I had already done this on my Macbook Pro earlier this year and it was working great - I use it as a music player in my bar. I was away for a week and came back to find the screen scrambled again, I'm guessing maybe an update occurred whilst I was gone.

I've double checked and my grub matches the above, with the addition of nomodeset and radeon.modeset=0 present after quiet splash - I've tried it with and without these arguments but get the same garbled result you would expect from the dodgy gpu.

I then checked the active gpu with
Code:
lspci -vnnn | perl -lne 'print if /^\d+\:.+(\[\S+\:\S+\])/' | grep VGA
and surprisingly found that both the intel and amd gpu's are active.

Can anyone suggest why the gpu has reactivated and what I can do about it?

I encountered this issue of the gpu error resurfacing after continued usage but this happened with a reboot, something I've done a number of times since the original fix without issue.

However I was able to follow the guide again and get the machine working again from the live usb and without reinstalling the os.

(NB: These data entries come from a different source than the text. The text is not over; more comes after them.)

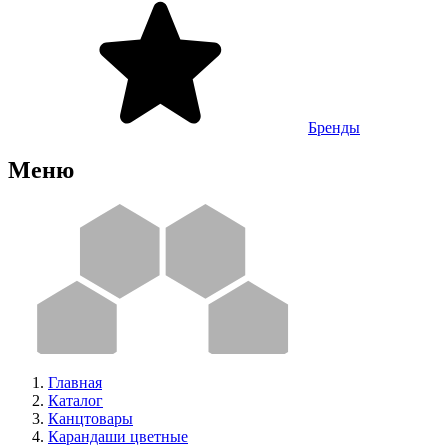
Бренды
Меню
Главная
Каталог
Канцтовары
Карандаши цветные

To note: Something interesting occurred and caused the above guide to not work. When selecting the 'Other Locations' in the file explorer application, I selected the hard drive instead of 'Computer' and followed the path to the grub.cfg file. Doing this did not fix the issue but going back through the guide and taking care to select the 'Computer' location did. See the highlighted in red portion for the location I followed that did work.

I suspect that this has something to with how the partitions on the machine are set up but that is way above my head.